Spam emails, bank fraud, diabetes, workers quitting their jobs. What do these topics have in common? The answer can be found in machine learning research at Binghamton University.
Dana Bani-Hani, a doctoral student studying industrial and systems engineering, has spent the past few years teaching machines how to read data sets in any industry. The system she coded, called a Recursive General Regression Neural Network Oracle (R-GRNN Oracle), takes data inputs and creates prediction outputs.
Classification models are not new in data science and analytics, but what Bani-Hani created goes beyond the basics. A typical system uses algorithms, called classifiers, that run through a data set of many different variables to create a prediction. Oracles are created to run multiple sets of these classifiers to see which algorithm creates the most accurate prediction.
For example, a classifier can look at a myriad of emails and factor in certain word usage, word count and several other variables to determine if the email is spam. An oracle looks at the different classifier outputs and determines which most accurately predicted the spam emails.
What sets the R-GRNN Oracle apart from other oracles is its capability to take classifier outputs and rank them based on their accuracy. Based on the ranking, classifiers are given weights and are combined to produce a prediction superior to any one classifier on its own.
Think of this process like an orchestra. Each instrument has its own strengths, just like different classifiers, so it is useful to include them all. The conductor, like the R-GRNN Oracle, directs the different instruments to play loudly or more softly based on how the instrument makes the final symphony sound.
At this point, the system would be called a General Regression Neural Network (GRNN), which has been created before at Binghamton University. The real crux of Bani-Hani’s work lies in the first letter, R, standing for Recursion.
The R-GRNN Oracle takes the original GRNN output, and uses that entire system as an input for another GRNN prediction. This is combined with the most successful of the original classifiers.
So, back to the orchestra: The original symphony is recorded, and then played back again later. This time, along with the recording, a few instruments play again to further fine-tune the important sounds of the orchestra.
“Because of the way [the GRNN] works, I was able to create the recursive model,” Bani-Hani says. “The concept of recursion is not widely used in machine learning, so I decided to put an oracle inside of an oracle.”
Mohammad Khasawneh, professor and department chair in systems science and industrial engineering, supervised Bani-Hani’s research. He says systems like the GRNN and R-GRNN are underutilized and are vital in serious life events.

▶ _Supplied data_
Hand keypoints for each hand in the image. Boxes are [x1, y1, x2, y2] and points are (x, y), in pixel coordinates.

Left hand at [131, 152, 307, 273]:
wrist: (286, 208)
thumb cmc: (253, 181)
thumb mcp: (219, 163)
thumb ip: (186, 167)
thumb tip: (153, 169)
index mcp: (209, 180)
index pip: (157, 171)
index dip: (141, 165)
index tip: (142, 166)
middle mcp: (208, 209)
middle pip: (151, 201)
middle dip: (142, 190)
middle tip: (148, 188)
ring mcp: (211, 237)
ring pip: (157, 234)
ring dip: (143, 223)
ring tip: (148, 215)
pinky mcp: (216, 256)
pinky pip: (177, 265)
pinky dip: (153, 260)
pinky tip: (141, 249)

▶ _Exercise instructions_
(1) In the piece on the R-GRNN Oracle, who supervised Bani-Hani's research?
(2) Pick up the piece on the R-GRNN Oracle after its final sentence and carry it forward.

▶ _Expected outputs_
(1) Mohammad Khasawneh, professor and department chair in systems science and industrial engineering.

(2)
“The traditional GRNN Oracle has received limited attention in the literature as only very few researchers have published work on the algorithm,” Khasawneh says. “But many real-life problems that apply machine learning models to automate classifying unknown observations require accurate predictions. Tasks such as diagnosing diseases entail precision to avoid serious issues that could potentially lead to problems such as lawsuits or even deaths.”
Bani-Hani says the R-GRNN Oracle produces more accurate predictions than any single classifier alone, as well as one GRNN on its own. The R-GRNN Oracle took in thousands of email samples, programmed to factor 57 variables, and then produced a spam prediction superior to all other classifiers tested.
Bani-Hani also used the R-GRNN to predict credit card application fraud, diabetes diagnosis and whether a worker will quit based on past workplace experiences. In each case, the R-GRNN came out as the most accurate predictor.
She plans to focus her model on specific fields, such as business or finance, as well as package both the GRNN Oracle and the R-GRNN Oracle so companies do not have to create the entire code from scratch.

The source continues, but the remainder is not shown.